Pressurized water reactor (PWR) equipment and circuits are first and foremost pressure vessels. Their specific features primarily concern the integrity guarantees that must be provided, given their importance for nuclear reactor safety. Emphasis is therefore placed on the exhaustive prevention of in-service degradation risks, and on the safety scenarios considered, without fundamentally calling into question the calculation bases for pressure vessels, which also apply to non-nuclear equipment.

The second specificity of using these enclosures in nuclear reactor circuits is the possibility of activation of products resulting from wear or corrosion as they pass through the core. This second aspect is reflected in certain restrictions on the choice of materials used, and in the application of a lining to the internal walls of the primary circuit's major equipment, which may itself generate special construction and analysis precautions.

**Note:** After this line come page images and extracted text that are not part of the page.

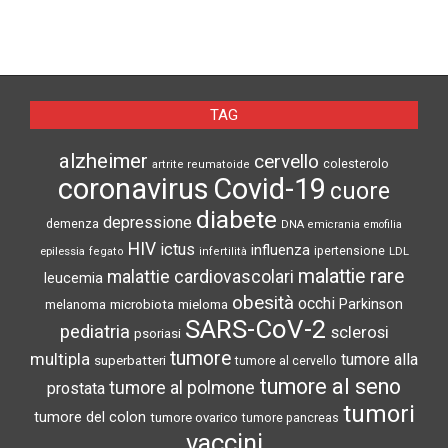
TAG
alzheimer
cervello
colesterolo
artrite reumatoide
coronavirus
Covid-19
cuore
diabete
depressione
demenza
DNA
emicrania
emofilia
HIV
ictus
influenza
epilessia
ipertensione
LDL
fegato
infertilità
malattie rare
malattie cardiovascolari
leucemia
obesità
occhi
microbiota
Parkinson
melanoma
mieloma
SARS-CoV-2
pediatria
sclerosi
psoriasi
tumore
multipla
tumore alla
superbatteri
tumore al cervello
tumore al seno
tumore al polmone
prostata
tumori
tumore del colon
tumore ovarico
tumore pancreas
vaccini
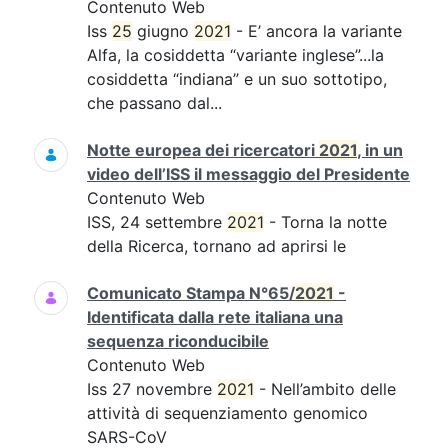
Contenuto Web
Iss
25
giugno
2021
- E’ ancora la variante
Alfa, la cosiddetta “variante inglese”...la
cosiddetta “indiana” e un suo sottotipo,
che passano dal...
Notte europea dei ricercatori
2021
, in un
video dell’ISS il messaggio del Presidente
Contenuto Web
ISS, 24 settembre
2021
- Torna la notte
della Ricerca, tornano ad aprirsi le
Comunicato Stampa N°65/
2021
-
Identificata dalla rete italiana una
sequenza riconducibile
Contenuto Web
Iss 27 novembre
2021
- Nell’ambito delle
attività di sequenziamento genomico
SARS-CoV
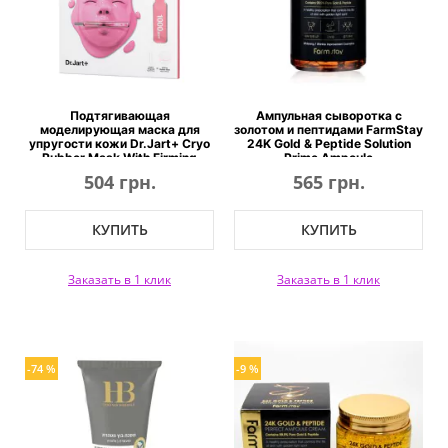
Подтягивающая
Ампульная сыворотка с
моделирующая маска для
золотом и пептидами FarmStay
упругости кожи Dr.Jart+ Cryo
24K Gold & Peptide Solution
Rubber Mask With Firming
Prime Ampoule
Collagen
504 грн.
565 грн.
КУПИТЬ
КУПИТЬ
Заказать в 1 клик
Заказать в 1 клик
-74 %
-9 %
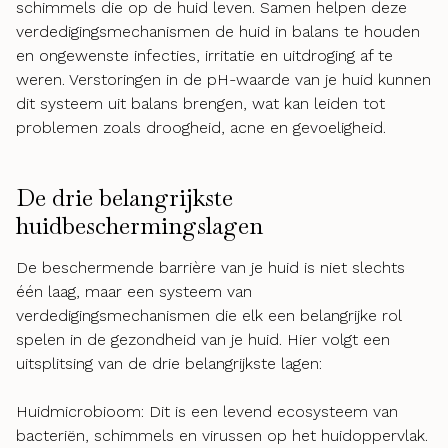
schimmels die op de huid leven. Samen helpen deze
verdedigingsmechanismen de huid in balans te houden
en ongewenste infecties, irritatie en uitdroging af te
weren. Verstoringen in de pH-waarde van je huid kunnen
dit systeem uit balans brengen, wat kan leiden tot
problemen zoals droogheid, acne en gevoeligheid.
De drie belangrijkste
huidbeschermingslagen
De beschermende barrière van je huid is niet slechts
één laag, maar een systeem van
verdedigingsmechanismen die elk een belangrijke rol
spelen in de gezondheid van je huid. Hier volgt een
uitsplitsing van de drie belangrijkste lagen:
Huidmicrobioom: Dit is een levend ecosysteem van
bacteriën, schimmels en virussen op het huidoppervlak.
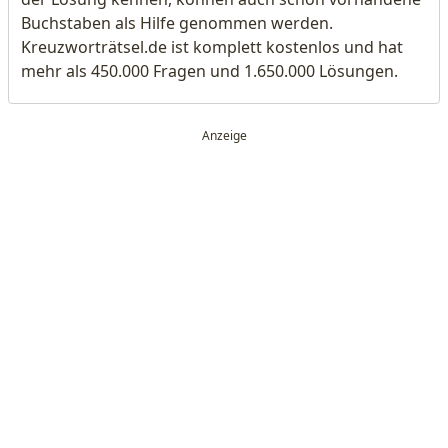
Buchstaben als Hilfe genommen werden.
Kreuzworträtsel.de ist komplett kostenlos und hat
mehr als 450.000 Fragen und 1.650.000 Lösungen.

The purpose of this document is to describe the general approach adopted for the design of pressure vessels for PWR fluid circuits, focusing in particular on the nuclear specificities of this equipment. The approaches shared with non-nuclear equipment are covered by reference to the [A 843] document. The rules applicable to high-temperature equipment (fast breeder reactors) are also discussed.

The [BN 3 282] file completes the present file by covering the concepts of stress classification, the general approach to design and analysis, regulatory tests and equivalence between industrial construction codes.

In the Pour en Savoir Plus section [Doc. BN 3 280] , readers will find all the regulatory texts and codes cited in this dossier.